There is no doubt that Nigeria needs gas domestically. Electricity supply remains intermittent, despite successive administrations putting gas at the centre of their power sector reforms. However, the gas supply is not the biggest bottleneck in the system.

Distribution to households and industrial plants is being hampered by a lack of investment in power and gas distribution infrastructure, in part due to market uncertainties such as those resulting from the botched privatisation of the electricity sector in 2013.

Gas availability, pricing

The Manufacturers Association of Nigeria, Gas Users Group argue that it is difficult to plan with the erratic supply of natural gas even after investing in some cases N65 million and in others

N500 million to acquire gas generators. Gas, they say is rationed and unavailable sometimes forcing some to close shops.

“We cannot generate jobs when we cannot plan. We cannot plan when the gas supply is erratic.

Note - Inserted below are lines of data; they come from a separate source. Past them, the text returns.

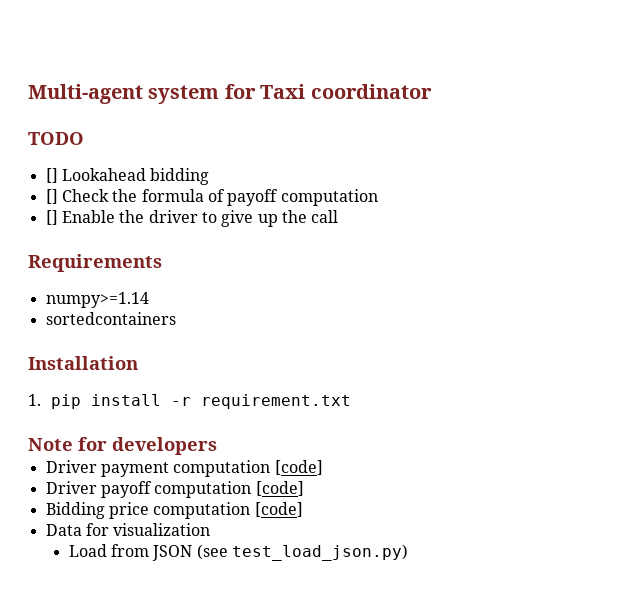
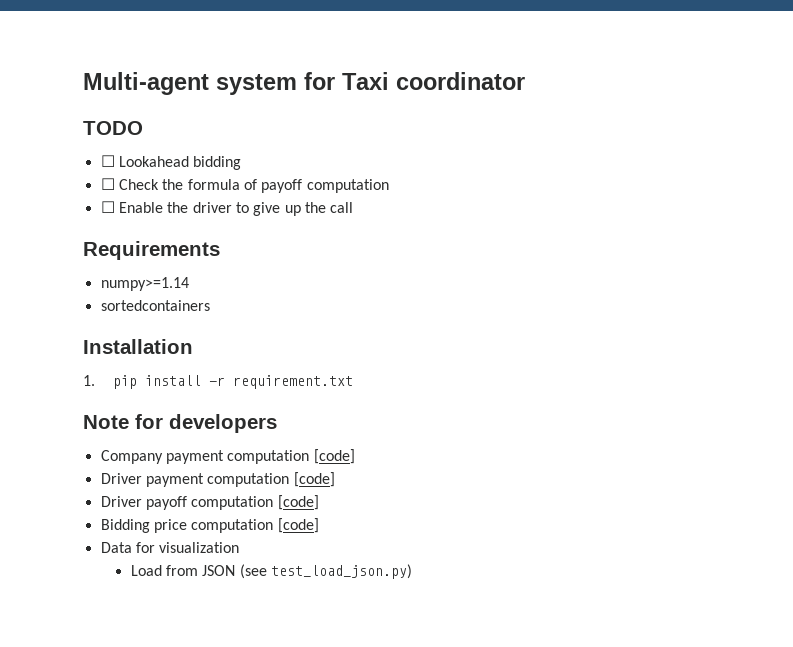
[45,168,58,183] [] -> [100,155,115,167] ☐
[45,189,58,204] [] -> [100,178,115,190] ☐
[45,210,58,225] [] -> [100,201,115,213] ☐
(217, 446) none -> [100,449,355,464] // Company payment computation [code]

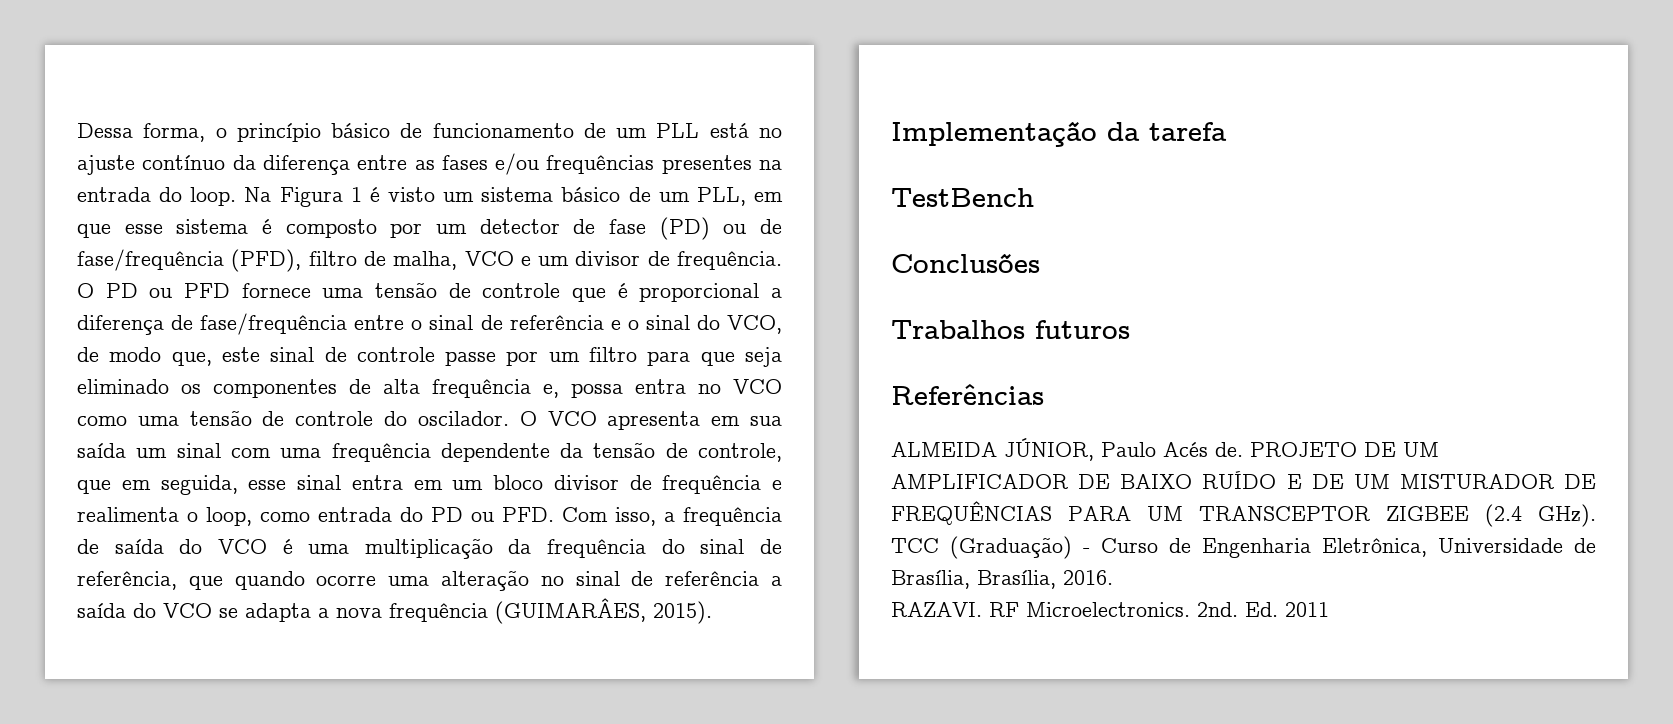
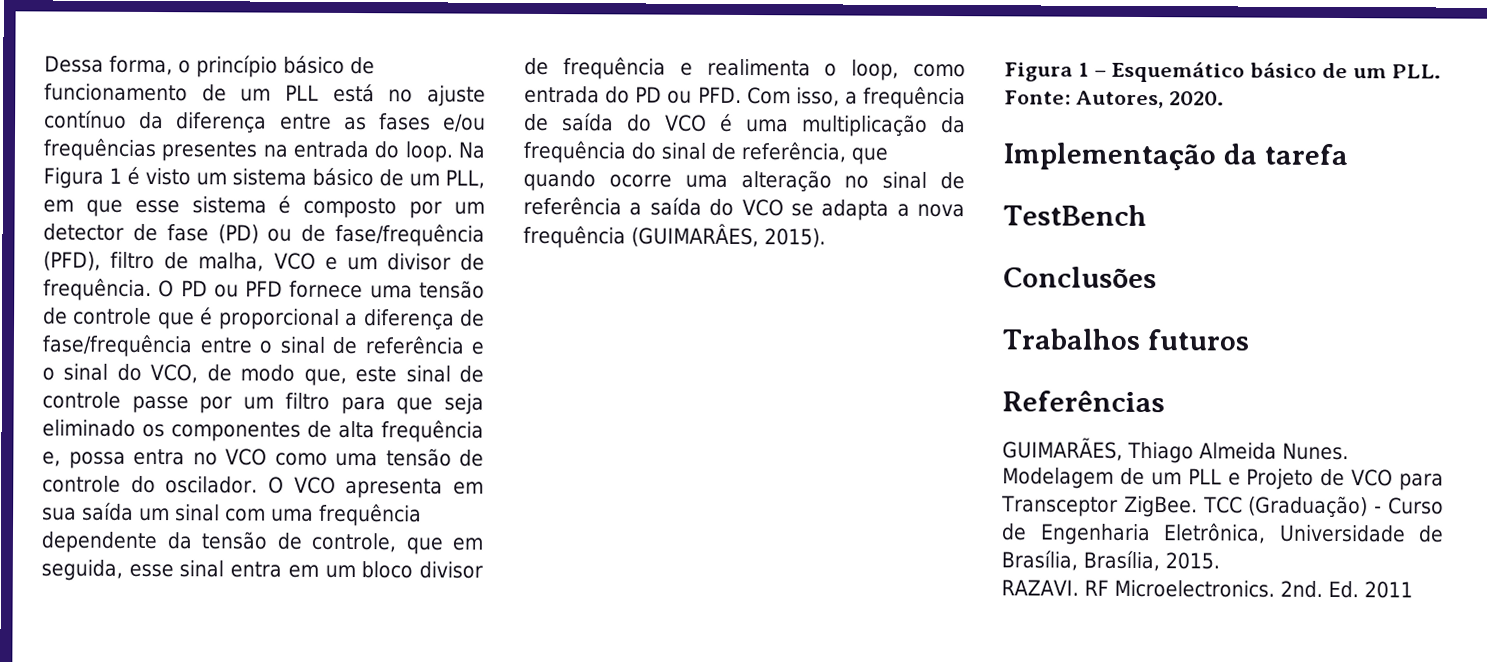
(712, 612) none -> [1004,61,1441,83] [1004,90,1224,109] // Figura 1 – Esquemático básico de um PLL. Fonte: Autores, 2020.
[891,438,1439,461] [891,471,1596,489] [891,501,1596,527] ALMEIDA JÚNIOR, Paulo Acés de. PROJETO DE UM AMPLIFICADOR DE BAIXO RUÍDO E DE UM MISTURADOR DE FREQUÊNCIAS PARA UM TRANSCEPTOR ZIGBEE (2.4 GHz). -> [1002,437,1349,464] [1002,467,1444,491] [1001,495,1198,518] GUIMARÃES, Thiago Almeida Nunes. Modelagem de um PLL e Projeto de VCO para Transceptor ZigBee.
[1063,570,1113,585] 2016. -> [1165,552,1220,570] 2015.

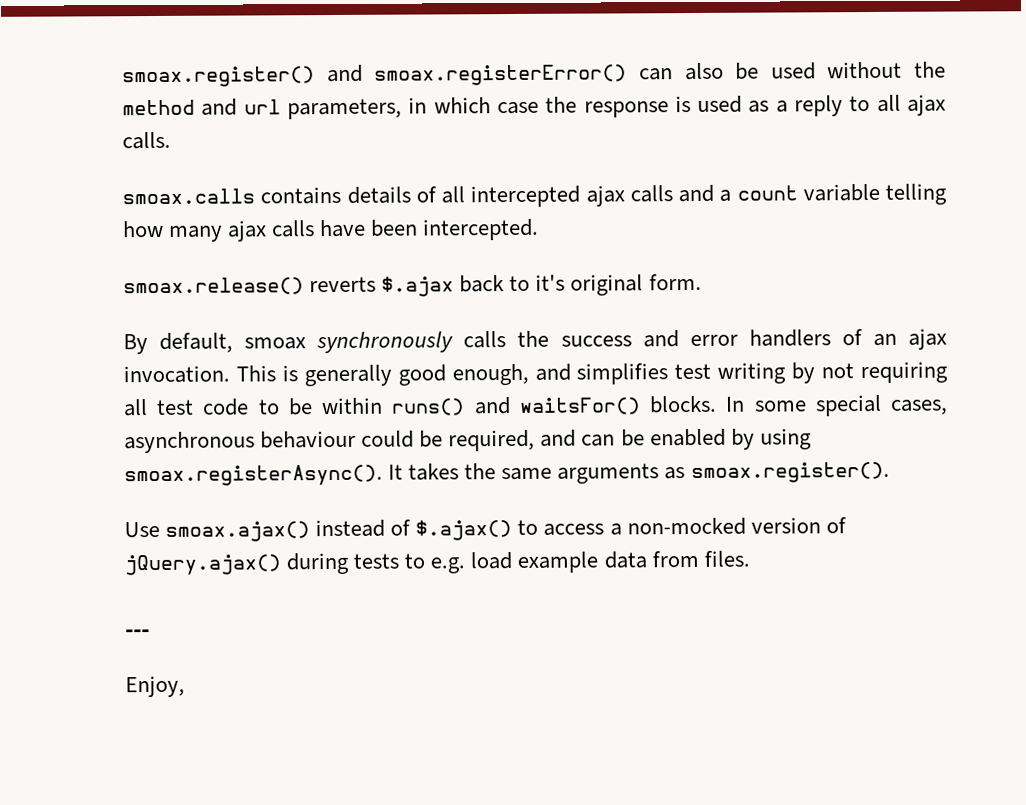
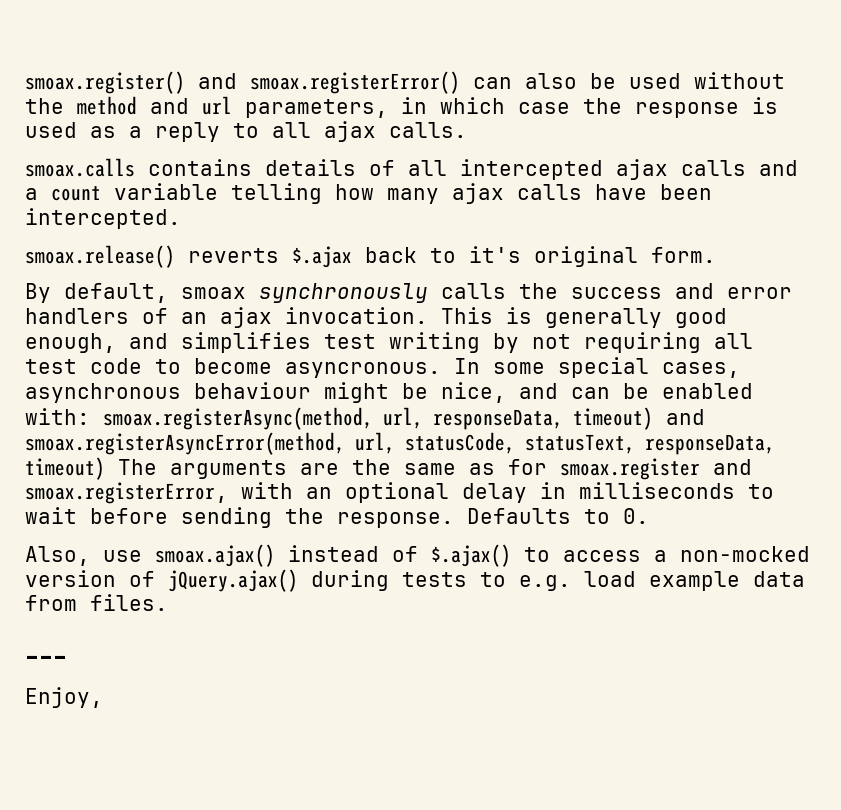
[287,395,718,416] be within runs() and waitsFor() blocks. -> [194,358,441,378] become asyncronous.
[361,429,536,452] could be required, -> [324,382,506,403] might be nice,
[730,428,812,450] [124,461,890,487] [124,521,160,538] by using smoax.registerAsync(). It takes the same arguments as smoax.register(). // Use -> [25,407,705,430] [25,432,775,455] [25,457,752,480] [25,482,774,504] [25,507,649,528] [25,546,142,566] with: smoax.registerAsync(method, url, responseData, timeout) and smoax.registerAsyncError(method, url, statusCode, statusText, responseData, timeout) The arguments are the same as for smoax.register and smoax.registerError, with an optional delay in milliseconds to wait before sending the response. Defaults to 0. // Also, use

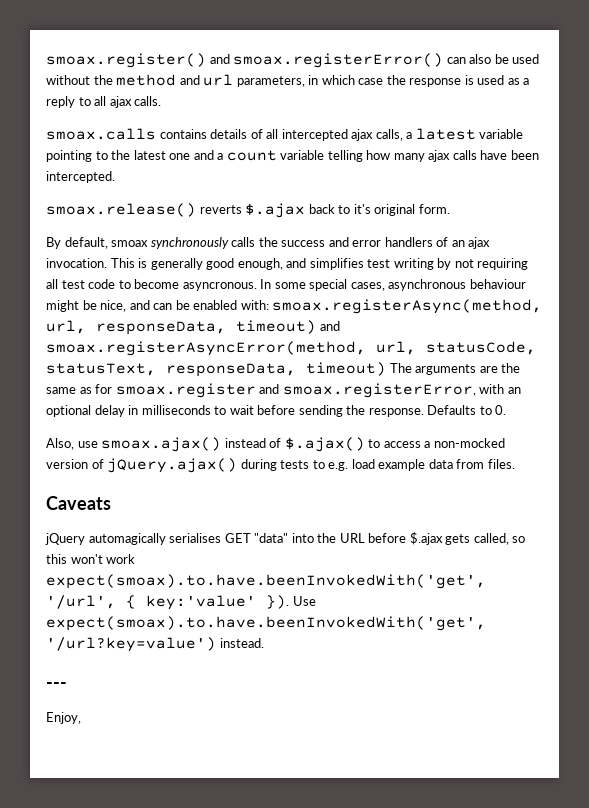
[681,160,746,176] calls -> [375,128,524,141] [46,150,191,162] calls, a latest variable pointing to the latest one
(168, 602) none -> [46,496,111,510] [45,532,526,545] [46,554,136,564] [46,574,486,589] [46,595,316,610] [46,616,486,631] [46,637,264,652] // Caveats // jQuery automagically serialises GET "data" into the URL before $.ajax gets called, so this won't work expect(smoax).to.have.beenInvokedWith('get', '/url', { key:'value' }). Use expect(smoax).to.have.beenInvokedWith('get', '/url?key=value') instead.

You should know that joblessness is the biggest source is insecurity,” Michael Adebayo, chairman, MAN Gas Users said.

Natural gas provides a strong base for industrial development. Developing the sector will position Nigeria for unprecedented growth as it creates an alternative source of public revenues.

Yet, a critical enabling factor for the development of the sector is “pricing.” Nigeria’s gas pricing mechanism is largely regulated. This has failed to promote a framework that attracts quality private capital. The government would be required to engage in a delicate balancing act that balances the need to guarantee investors a reasonable return on investment alongside the need to deepen domestic gas utilisation.

In June, the Federal Government initiated plans to review the price of gas in the country. This was made known by Timipre Sylva, the minister of state, Petroleum Resources while inaugurating the Committee on Gas Sector- Wide Review of the domestic Gas pricing framework.

Sylva underlined the need for an appropriate price regime that will be beneficial to the manufacturing industry, Nigerians, and the gas sector at large.

Nigeria produces an average of 8.06 billion standard cubic feet per day ( BSCFD), according to the Department of Petroleum Resources; 41 percent of this production goes to the export market (LNG and WAGP).

Seventeen percent goes to the domestic market, whereas 31 per cent is used for oil field operations including gas re-injection and the balance 11 percent is flared. Nigeria has the largest gas deposits in Africa, making it the leader on the continent and the ninth globally.